Pour son projet de recherche, la doctorante s’intéresse à la participation citoyenne dans les fablabs. Comme quoi le sujet suscite de l’intérêt, ses premiers résultats ont fait l’objet de communications dans plusieurs événements scientifiques, dont le 87e congrès de l’Acfas, le colloque «Avenirs numériques» de l’Institut technologies de l’information et sociétés et le colloque étudiant de l’Institut d’éthique appliquée.

Rappelons que l’idée des fablabs provient d’un chercheur américain du célèbre Institut de technologie du Massachusetts (MIT), Neil Gershenfeld. Depuis les années 2000, environ 1 300 laboratoires ont vu le jour un peu partout dans le monde. À Québec, on en trouve au moins trois, dont un à l’École d’architecture.

Sandrine Lambert explique ce succès par un ensemble de facteurs. «D’abord, le MIT a fait un travail de promotion important. Ensuite, la charte des fablabs n’est pas contraignante; il est plutôt facile de répondre aux critères pour porter cette appellation. En plus de cultiver le sentiment d’appartenance de leurs membres, qui considèrent qu’ils font partie d’une grande famille, les fablabs sont gratuits et proposent des conditions d’apprentissage qui peuvent séduire plusieurs publics.»

Autre aspect important: ces laboratoires permettent de repenser la fabrication de biens matériels en cette ère d’obsolescence programmée. Les consommateurs peuvent désormais produire et réparer des objets jadis importés ou construits par des multinationales. La philosophie des fablabs est étroitement liée à celle des Fab Cities, un mouvement né à Barcelone qui vise à créer des villes autosuffisantes. À l’heure actuelle, 28 villes se sont jointes à ce groupe.
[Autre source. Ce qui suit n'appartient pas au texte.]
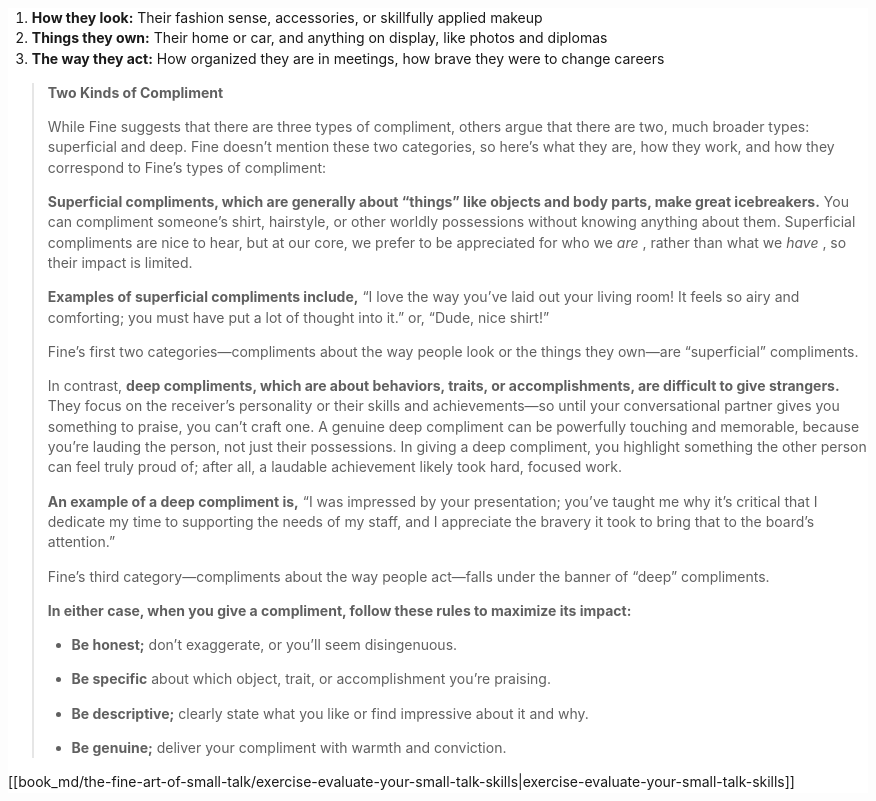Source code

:   1. **How they look:** Their fashion sense, accessories, or skillfully applied makeup
  2. **Things they own:** Their home or car, and anything on display, like photos and diplomas
  3. **The way they act:** How organized they are in meetings, how brave they were to change careers



> **Two Kinds of Compliment**
> 
> While Fine suggests that there are three types of compliment, others argue that there are two, much broader types: superficial and deep. Fine doesn’t mention these two categories, so here’s what they are, how they work, and how they correspond to Fine’s types of compliment:
> 
> **Superficial compliments, which are generally about “things” like objects and body parts, make great icebreakers.** You can compliment someone’s shirt, hairstyle, or other worldly possessions without knowing anything about them. Superficial compliments are nice to hear, but at our core, we prefer to be appreciated for who we _are_ , rather than what we _have_ , so their impact is limited.
> 
> **Examples of superficial compliments include,** “I love the way you’ve laid out your living room! It feels so airy and comforting; you must have put a lot of thought into it.” or, “Dude, nice shirt!”
> 
> Fine’s first two categories—compliments about the way people look or the things they own—are “superficial” compliments.
> 
> In contrast, **deep compliments, which are about behaviors, traits, or accomplishments, are difficult to give strangers.** They focus on the receiver’s personality or their skills and achievements—so until your conversational partner gives you something to praise, you can’t craft one. A genuine deep compliment can be powerfully touching and memorable, because you’re lauding the person, not just their possessions. In giving a deep compliment, you highlight something the other person can feel truly proud of; after all, a laudable achievement likely took hard, focused work.
> 
> **An example of a deep compliment is,** “I was impressed by your presentation; you’ve taught me why it’s critical that I dedicate my time to supporting the needs of my staff, and I appreciate the bravery it took to bring that to the board’s attention.”
> 
> Fine’s third category—compliments about the way people act—falls under the banner of “deep” compliments.
> 
> **In either case, when you give a compliment, follow these rules to maximize its impact:**
> 
>   * **Be honest;** don’t exaggerate, or you’ll seem disingenuous.
> 
>   * **Be specific** about which object, trait, or accomplishment you’re praising.
> 
>   * **Be descriptive;** clearly state what you like or find impressive about it and why.
> 
>   * **Be genuine;** deliver your compliment with warmth and conviction.
> 
> 


[[book_md/the-fine-art-of-small-talk/exercise-evaluate-your-small-talk-skills|exercise-evaluate-your-small-talk-skills]]
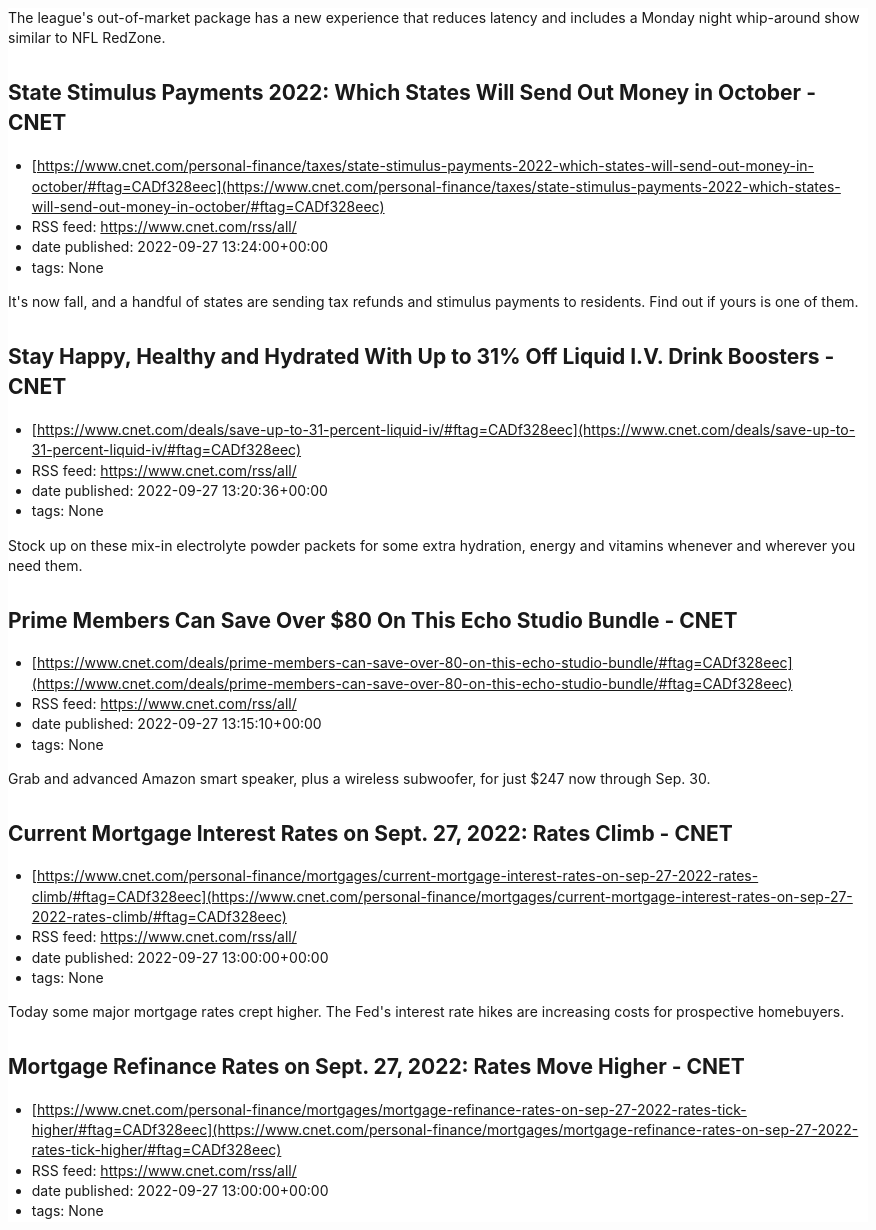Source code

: The league's out-of-market package has a new experience that reduces latency and includes a Monday night whip-around show similar to NFL RedZone.

## State Stimulus Payments 2022: Which States Will Send Out Money in October     - CNET
 - [https://www.cnet.com/personal-finance/taxes/state-stimulus-payments-2022-which-states-will-send-out-money-in-october/#ftag=CADf328eec](https://www.cnet.com/personal-finance/taxes/state-stimulus-payments-2022-which-states-will-send-out-money-in-october/#ftag=CADf328eec)
 - RSS feed: https://www.cnet.com/rss/all/
 - date published: 2022-09-27 13:24:00+00:00
 - tags: None

It's now fall, and a handful of states are sending tax refunds and stimulus payments to residents. Find out if yours is one of them.

## Stay Happy, Healthy and Hydrated With Up to 31% Off Liquid I.V. Drink Boosters     - CNET
 - [https://www.cnet.com/deals/save-up-to-31-percent-liquid-iv/#ftag=CADf328eec](https://www.cnet.com/deals/save-up-to-31-percent-liquid-iv/#ftag=CADf328eec)
 - RSS feed: https://www.cnet.com/rss/all/
 - date published: 2022-09-27 13:20:36+00:00
 - tags: None

Stock up on these mix-in electrolyte powder packets for some extra hydration, energy and vitamins whenever and wherever you need them.

## Prime Members Can Save Over $80 On This Echo Studio Bundle     - CNET
 - [https://www.cnet.com/deals/prime-members-can-save-over-80-on-this-echo-studio-bundle/#ftag=CADf328eec](https://www.cnet.com/deals/prime-members-can-save-over-80-on-this-echo-studio-bundle/#ftag=CADf328eec)
 - RSS feed: https://www.cnet.com/rss/all/
 - date published: 2022-09-27 13:15:10+00:00
 - tags: None

Grab and advanced Amazon smart speaker, plus a wireless subwoofer, for just $247 now through Sep. 30.

## Current Mortgage Interest Rates on Sept. 27, 2022: Rates Climb     - CNET
 - [https://www.cnet.com/personal-finance/mortgages/current-mortgage-interest-rates-on-sep-27-2022-rates-climb/#ftag=CADf328eec](https://www.cnet.com/personal-finance/mortgages/current-mortgage-interest-rates-on-sep-27-2022-rates-climb/#ftag=CADf328eec)
 - RSS feed: https://www.cnet.com/rss/all/
 - date published: 2022-09-27 13:00:00+00:00
 - tags: None

Today some major mortgage rates crept higher. The Fed's interest rate hikes are increasing costs for prospective homebuyers.

## Mortgage Refinance Rates on Sept. 27, 2022: Rates Move Higher     - CNET
 - [https://www.cnet.com/personal-finance/mortgages/mortgage-refinance-rates-on-sep-27-2022-rates-tick-higher/#ftag=CADf328eec](https://www.cnet.com/personal-finance/mortgages/mortgage-refinance-rates-on-sep-27-2022-rates-tick-higher/#ftag=CADf328eec)
 - RSS feed: https://www.cnet.com/rss/all/
 - date published: 2022-09-27 13:00:00+00:00
 - tags: None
Pour Sandrine Lambert, il importe de se pencher sur le sujet par l’entremise de l’anthropologie. «Comme chercheur, on peut découvrir beaucoup de choses à une petite échelle qui est celle des fablabs. Pour moi, ces lieux sont des laboratoires d’expérimentation de nouvelles formes de participation citoyenne. Je crois qu’il sera possible de produire des résultats de recherches autour d’une éthique sociale qui pourrait servir aux réflexions sur l’intelligence artificielle et ce genre de développement numérique et technologique», dit-elle.

De la France au Québec

Contrairement à ce qu’on pourrait penser, Sandrine Lambert n’est pas issue du milieu des technologies. Française d’origine, elle a étudié les relations entre culture et politique en Afrique de l’Ouest et a obtenu un diplôme d’études approfondies, l’équivalent d’une maîtrise, à l’École des hautes études en sciences sociales, à Paris. Elle a travaillé pendant plus de dix ans dans le domaine culturel en France et au Québec dans des fonctions de coordination de projets et de communication.

À l’Université Laval, un établissement qu’elle a choisi pour la qualité de son programme en anthropologie, elle est encadrée par les professeurs Isabelle Henrion-Dourcy et Martin Hébert. «Le Département d’anthropologie a accueilli à bras ouverts mon projet un peu fou de reprendre les études supérieures à 38 ans, raconte-t-elle. Je viens de terminer ma première année de doctorat, toujours aussi heureuse de mon choix. J’ai eu l’occasion d’assister à des séminaires passionnants, de raffiner mon projet de recherche, d’agir à titre d’auxiliaire d’enseignement et de recherche, de recevoir des bourses et d’être invitée comme conférencière dans plusieurs événements. L’Université Laval favorise pleinement le rayonnement de ses étudiants et a à cœur leur insertion professionnelle. Étudier à Québec, c’est aussi avoir la chance d’étudier en français en Amérique du Nord, au carrefour de deux traditions universitaires variées, ce qui constitue, d’après moi, une grande richesse.»